Idaho Gives Most of Its Charitable Dollars to Education

This article appeared in the August 7th Idaho Statesman (but I found it via Crosscuts, the on-line magazine).

"According to Philanthropy Northwest's Northwest Giving Profile 2006, 69 percent of charitable dollars in Idaho go to education, versus 16 percent in Washington, 24 percent in Oregon and 23 percent nationally."

In explanation the article says:

"Both trends may signal that charitable giving in Idaho is a "place-based" undertaking and that givers tend to know their beneficiaries — and beneficiaries' needs — from the ground up.

This sensibility contrasts with a state like Washington, where the technology sector and powerful, rather new foundations like Starbucks, Gates and others have given philanthropy a global character."

This is an interesting subject as one SB candidate, Steve Sundquist, is pushing a plank for more philanthropy dollars.

The article discusses how Idaho unlike say, California, has fewer hands out for money and being a smaller state, charities are more likely to know first-hand about needs in their communities.
Of course this is good for a one-time need but is it something that can be depended upon? For example, we talk about more possible public-private partnerships for our district like New School.

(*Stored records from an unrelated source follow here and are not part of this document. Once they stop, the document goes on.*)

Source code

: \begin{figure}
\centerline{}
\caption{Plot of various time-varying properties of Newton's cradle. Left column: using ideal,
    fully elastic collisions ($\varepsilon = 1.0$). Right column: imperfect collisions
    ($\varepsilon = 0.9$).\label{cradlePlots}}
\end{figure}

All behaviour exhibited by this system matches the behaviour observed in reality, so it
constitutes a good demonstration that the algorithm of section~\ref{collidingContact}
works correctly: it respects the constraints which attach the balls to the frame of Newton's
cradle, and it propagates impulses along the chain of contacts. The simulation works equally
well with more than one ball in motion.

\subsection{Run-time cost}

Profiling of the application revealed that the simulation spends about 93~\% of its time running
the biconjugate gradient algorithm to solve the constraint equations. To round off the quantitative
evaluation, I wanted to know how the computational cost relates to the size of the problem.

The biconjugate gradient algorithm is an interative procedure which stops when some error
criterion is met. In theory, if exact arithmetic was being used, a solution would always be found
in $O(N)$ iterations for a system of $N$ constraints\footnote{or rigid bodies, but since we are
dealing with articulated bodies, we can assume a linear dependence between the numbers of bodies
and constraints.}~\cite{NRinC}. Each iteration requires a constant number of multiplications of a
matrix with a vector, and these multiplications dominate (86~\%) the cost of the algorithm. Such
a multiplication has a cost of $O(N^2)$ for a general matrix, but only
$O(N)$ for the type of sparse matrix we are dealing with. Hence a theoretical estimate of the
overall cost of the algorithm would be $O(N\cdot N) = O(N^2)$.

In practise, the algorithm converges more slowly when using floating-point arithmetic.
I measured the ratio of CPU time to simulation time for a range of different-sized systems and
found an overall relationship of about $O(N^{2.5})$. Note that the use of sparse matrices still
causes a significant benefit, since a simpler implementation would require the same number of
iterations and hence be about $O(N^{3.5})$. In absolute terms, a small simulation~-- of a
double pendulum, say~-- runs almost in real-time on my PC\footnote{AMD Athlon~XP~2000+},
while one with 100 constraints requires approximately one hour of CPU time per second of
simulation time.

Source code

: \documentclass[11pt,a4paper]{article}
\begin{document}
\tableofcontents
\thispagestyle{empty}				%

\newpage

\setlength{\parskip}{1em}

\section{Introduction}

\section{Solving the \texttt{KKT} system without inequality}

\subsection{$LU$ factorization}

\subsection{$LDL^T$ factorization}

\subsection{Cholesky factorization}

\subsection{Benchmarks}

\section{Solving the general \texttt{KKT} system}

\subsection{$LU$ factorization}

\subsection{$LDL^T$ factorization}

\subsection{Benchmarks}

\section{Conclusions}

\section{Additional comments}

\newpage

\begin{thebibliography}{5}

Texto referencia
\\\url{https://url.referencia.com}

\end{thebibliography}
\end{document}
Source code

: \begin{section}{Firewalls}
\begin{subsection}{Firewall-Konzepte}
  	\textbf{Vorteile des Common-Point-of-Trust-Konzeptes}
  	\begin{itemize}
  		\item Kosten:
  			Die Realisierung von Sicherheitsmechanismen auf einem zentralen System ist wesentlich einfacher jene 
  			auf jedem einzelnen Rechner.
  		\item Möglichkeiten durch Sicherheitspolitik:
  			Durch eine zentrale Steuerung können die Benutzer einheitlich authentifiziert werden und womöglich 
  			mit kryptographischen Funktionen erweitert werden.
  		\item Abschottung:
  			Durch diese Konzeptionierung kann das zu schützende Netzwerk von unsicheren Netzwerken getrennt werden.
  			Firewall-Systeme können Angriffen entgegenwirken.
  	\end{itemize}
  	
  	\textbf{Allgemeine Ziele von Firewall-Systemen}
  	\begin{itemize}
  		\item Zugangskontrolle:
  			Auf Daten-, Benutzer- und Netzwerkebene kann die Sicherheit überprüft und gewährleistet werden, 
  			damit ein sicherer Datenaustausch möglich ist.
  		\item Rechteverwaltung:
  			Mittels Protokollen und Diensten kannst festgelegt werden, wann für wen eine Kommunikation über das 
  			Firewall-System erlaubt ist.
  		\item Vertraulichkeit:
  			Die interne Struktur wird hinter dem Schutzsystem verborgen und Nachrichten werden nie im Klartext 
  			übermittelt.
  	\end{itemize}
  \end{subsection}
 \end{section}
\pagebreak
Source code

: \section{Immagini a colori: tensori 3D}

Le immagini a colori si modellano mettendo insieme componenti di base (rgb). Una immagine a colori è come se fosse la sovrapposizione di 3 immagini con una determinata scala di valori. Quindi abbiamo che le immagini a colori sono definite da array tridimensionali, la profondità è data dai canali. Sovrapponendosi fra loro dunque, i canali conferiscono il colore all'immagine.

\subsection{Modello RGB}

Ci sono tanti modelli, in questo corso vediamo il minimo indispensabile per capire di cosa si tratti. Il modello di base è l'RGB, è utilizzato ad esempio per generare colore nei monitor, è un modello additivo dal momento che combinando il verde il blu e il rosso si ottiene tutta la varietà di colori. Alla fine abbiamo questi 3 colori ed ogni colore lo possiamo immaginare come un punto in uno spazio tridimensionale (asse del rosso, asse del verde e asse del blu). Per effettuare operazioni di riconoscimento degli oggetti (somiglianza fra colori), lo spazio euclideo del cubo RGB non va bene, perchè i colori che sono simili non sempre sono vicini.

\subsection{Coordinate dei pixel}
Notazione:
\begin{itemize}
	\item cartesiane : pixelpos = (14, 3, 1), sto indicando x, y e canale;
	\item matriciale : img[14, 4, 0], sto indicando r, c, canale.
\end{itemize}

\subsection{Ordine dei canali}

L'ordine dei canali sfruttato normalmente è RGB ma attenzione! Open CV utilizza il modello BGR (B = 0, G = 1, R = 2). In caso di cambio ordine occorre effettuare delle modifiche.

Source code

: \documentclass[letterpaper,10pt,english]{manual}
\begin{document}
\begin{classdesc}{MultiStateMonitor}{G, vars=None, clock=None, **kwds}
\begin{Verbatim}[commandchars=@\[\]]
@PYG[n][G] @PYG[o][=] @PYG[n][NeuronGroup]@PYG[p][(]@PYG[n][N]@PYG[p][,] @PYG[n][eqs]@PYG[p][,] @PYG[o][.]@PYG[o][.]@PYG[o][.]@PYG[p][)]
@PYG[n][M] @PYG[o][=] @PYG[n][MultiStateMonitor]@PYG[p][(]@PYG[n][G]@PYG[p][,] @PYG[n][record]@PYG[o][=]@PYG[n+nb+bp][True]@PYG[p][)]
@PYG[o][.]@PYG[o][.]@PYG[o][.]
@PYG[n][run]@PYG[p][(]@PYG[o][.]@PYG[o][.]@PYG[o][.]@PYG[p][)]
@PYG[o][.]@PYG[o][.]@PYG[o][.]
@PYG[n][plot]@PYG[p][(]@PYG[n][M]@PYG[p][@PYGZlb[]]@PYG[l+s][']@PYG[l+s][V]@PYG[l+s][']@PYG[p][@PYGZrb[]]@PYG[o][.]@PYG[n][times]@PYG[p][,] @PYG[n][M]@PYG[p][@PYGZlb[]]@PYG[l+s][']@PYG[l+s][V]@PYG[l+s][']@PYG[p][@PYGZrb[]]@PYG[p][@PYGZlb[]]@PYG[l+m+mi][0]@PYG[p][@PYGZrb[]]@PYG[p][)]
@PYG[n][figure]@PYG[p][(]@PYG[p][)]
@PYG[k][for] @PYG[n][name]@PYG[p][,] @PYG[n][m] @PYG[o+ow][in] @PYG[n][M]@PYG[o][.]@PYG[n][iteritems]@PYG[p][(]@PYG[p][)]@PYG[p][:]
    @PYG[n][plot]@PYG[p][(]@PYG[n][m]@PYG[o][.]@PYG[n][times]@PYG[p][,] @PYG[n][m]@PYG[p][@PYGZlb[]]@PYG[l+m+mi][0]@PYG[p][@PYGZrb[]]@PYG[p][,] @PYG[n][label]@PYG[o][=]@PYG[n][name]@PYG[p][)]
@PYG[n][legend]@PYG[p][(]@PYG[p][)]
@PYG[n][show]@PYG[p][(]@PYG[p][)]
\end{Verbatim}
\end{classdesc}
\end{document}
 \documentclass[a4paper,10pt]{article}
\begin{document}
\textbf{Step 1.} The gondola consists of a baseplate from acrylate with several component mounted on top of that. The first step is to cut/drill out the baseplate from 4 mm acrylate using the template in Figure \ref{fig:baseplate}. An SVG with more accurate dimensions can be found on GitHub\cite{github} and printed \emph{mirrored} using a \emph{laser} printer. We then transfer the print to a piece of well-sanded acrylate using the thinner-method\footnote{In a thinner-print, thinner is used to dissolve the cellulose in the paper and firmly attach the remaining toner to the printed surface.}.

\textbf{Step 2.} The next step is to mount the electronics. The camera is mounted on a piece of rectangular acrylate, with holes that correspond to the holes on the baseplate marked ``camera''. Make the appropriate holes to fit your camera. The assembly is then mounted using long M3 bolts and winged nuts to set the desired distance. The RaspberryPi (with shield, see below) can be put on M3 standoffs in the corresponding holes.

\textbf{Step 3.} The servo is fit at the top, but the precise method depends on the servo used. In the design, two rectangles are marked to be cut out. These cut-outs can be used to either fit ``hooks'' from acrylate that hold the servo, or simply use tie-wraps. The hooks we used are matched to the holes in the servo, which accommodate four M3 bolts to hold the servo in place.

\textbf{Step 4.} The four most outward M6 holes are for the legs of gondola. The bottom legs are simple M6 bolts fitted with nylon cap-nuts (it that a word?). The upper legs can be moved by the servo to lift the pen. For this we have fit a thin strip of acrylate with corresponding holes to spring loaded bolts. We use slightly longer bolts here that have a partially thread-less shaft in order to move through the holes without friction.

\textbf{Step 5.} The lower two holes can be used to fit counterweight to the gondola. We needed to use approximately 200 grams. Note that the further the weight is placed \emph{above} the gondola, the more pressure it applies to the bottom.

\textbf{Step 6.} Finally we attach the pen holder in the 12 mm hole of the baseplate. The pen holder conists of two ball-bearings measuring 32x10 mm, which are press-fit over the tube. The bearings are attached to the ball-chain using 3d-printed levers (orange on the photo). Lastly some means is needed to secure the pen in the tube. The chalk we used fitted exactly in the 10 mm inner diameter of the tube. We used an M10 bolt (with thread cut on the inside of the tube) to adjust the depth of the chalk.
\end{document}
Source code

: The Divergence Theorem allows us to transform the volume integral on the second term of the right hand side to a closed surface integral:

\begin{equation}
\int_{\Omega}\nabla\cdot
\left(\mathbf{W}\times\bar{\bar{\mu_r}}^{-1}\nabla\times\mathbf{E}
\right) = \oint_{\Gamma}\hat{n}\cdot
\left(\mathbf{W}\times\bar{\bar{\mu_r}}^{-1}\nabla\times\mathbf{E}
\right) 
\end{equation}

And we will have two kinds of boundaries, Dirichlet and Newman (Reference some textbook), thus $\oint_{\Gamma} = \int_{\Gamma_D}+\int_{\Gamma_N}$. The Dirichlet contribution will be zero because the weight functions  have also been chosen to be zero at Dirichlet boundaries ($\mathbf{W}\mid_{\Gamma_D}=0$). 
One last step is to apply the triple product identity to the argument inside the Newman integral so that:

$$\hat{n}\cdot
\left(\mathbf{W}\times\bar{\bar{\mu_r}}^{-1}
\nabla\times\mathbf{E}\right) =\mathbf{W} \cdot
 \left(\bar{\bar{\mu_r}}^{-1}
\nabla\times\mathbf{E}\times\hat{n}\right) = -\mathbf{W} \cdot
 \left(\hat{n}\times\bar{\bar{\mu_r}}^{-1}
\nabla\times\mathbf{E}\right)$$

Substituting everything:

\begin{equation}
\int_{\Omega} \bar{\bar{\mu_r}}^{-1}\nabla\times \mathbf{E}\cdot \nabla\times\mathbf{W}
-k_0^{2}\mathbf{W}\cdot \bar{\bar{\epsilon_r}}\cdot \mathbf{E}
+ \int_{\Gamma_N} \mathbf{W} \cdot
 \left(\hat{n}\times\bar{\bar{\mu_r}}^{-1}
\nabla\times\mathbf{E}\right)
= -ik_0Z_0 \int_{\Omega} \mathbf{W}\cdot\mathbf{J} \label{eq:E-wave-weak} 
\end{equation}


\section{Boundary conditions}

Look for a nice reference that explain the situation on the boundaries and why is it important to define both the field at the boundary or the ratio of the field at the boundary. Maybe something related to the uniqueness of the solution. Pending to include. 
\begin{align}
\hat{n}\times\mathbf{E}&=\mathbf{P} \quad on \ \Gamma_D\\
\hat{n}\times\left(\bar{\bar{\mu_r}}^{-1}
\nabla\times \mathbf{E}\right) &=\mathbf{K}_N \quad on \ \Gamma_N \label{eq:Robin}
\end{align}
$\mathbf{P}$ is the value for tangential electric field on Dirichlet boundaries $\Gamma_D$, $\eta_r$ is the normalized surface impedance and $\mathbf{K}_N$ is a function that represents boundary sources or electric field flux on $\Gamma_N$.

However, we then get mixed opinions on the fairness of one group of kids getting "more" than others or even the sustainability of the funding (New School's Memo of Understanding runs out fairly soon and there is no guarantee it will continue.).

What should we be looking for in terms of support from the community at large?

(By the way, I checked out Albertson's website - Albertson's is referenced in the article numerous times as a major contributor in Idaho - and they have a fairly simple application procedure. You should check it out if your PTA or other non-profit have a need that matches their criteria.)


Roy Smith said…
My concerns about looking for private funding for public education are:

1) Sustainability - Not many education programs that I know of are mostly in search of "seed money"; these programs simply can't survive without continual and reasonably stable funding. Accepting private charitable dollars to start a program without having a very clear idea of how the program will be funded for the long term seems to me to be very much like buying a house using an mortgage that has a "low introductory rate" but is otherwise unaffordable and gambling on being able to refinance into an affordable mortgage. If the long-term funding source for a new program is not available now, then why do we think it will be available in a few years when the private funding for a new program ends?

2) Control - What happens when there are disagreements about how things should be done in a privately funded educational program between the school district administration and the entities funding the program? Is it appropriate for a public school system to cede control of programs to entities that are not accountable to voters?

3) Public Education Financing - The state has a constitutional obligation to fully fund basic education. In some instances, it appears that private funding for programs may allow the legislature to further underfund education, since somebody else is taking on some responsibility for fixing the shortfalls.

That all being said, I strongly support seeking out charitable money to support organizations such as PTAs, booster clubs, etc. This is something that has been an appropriate role for charitable contributions for a long time, and ought to be continued.

I also think that a charitable endowment (administered by SPS) is a great idea. I'm not sure how that would work legally (it might require some changes in state law to make it functional), but I know that endowments for public schools do exist in other states.